Chociaż eksperci twierdza, że w tak dużym basenie wejście do wody jednej osoby w koszuli nie ma żadnego przełożenia na jej czystość i absolutnie nie powinno wpłynąć na jakość wody, na stronie szkoły pojawiła się informacja o jego zamknięciu i badaniach.
Pojawiły się informacje, że ten incydent mógł spowodować pogorszenie jakości wody w basenie. W związku z tymi obawami, dyrekcja szkoły podjęła decyzję o zamknięciu basenu - powiedziała dyrektor Powiatowej Stacji Sanitarno-Epidemiologicznej w Łęcznej Elżbieta Piłka.
Jak twierdzi portal, to nie sanepid zadecydował o zamknięciu obiektu - była to decyzja dyrekcji szkoły, przy której znajduje się basen. Badania są rutynowe i sanepid nie miał obowiązku wydać decyzji o zamknięciu basenu.

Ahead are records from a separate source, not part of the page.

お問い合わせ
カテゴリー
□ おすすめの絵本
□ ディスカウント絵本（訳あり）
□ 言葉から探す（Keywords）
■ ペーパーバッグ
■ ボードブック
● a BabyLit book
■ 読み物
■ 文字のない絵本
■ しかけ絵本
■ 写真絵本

Nie spodziewałem się, że nasz promocyjny film osiągnie, aż taki duży zasięg - obraca sprawę w żart burmistrz Łęcznej Leszek Włodarski, wypowiadając się na Łęczna24.pl. Wyniki próbek wody poznamy w przyszłym tygodniu, jestem przekonany, że będą prawidłowe, a basen ponownie zostanie otwarty - dodaje.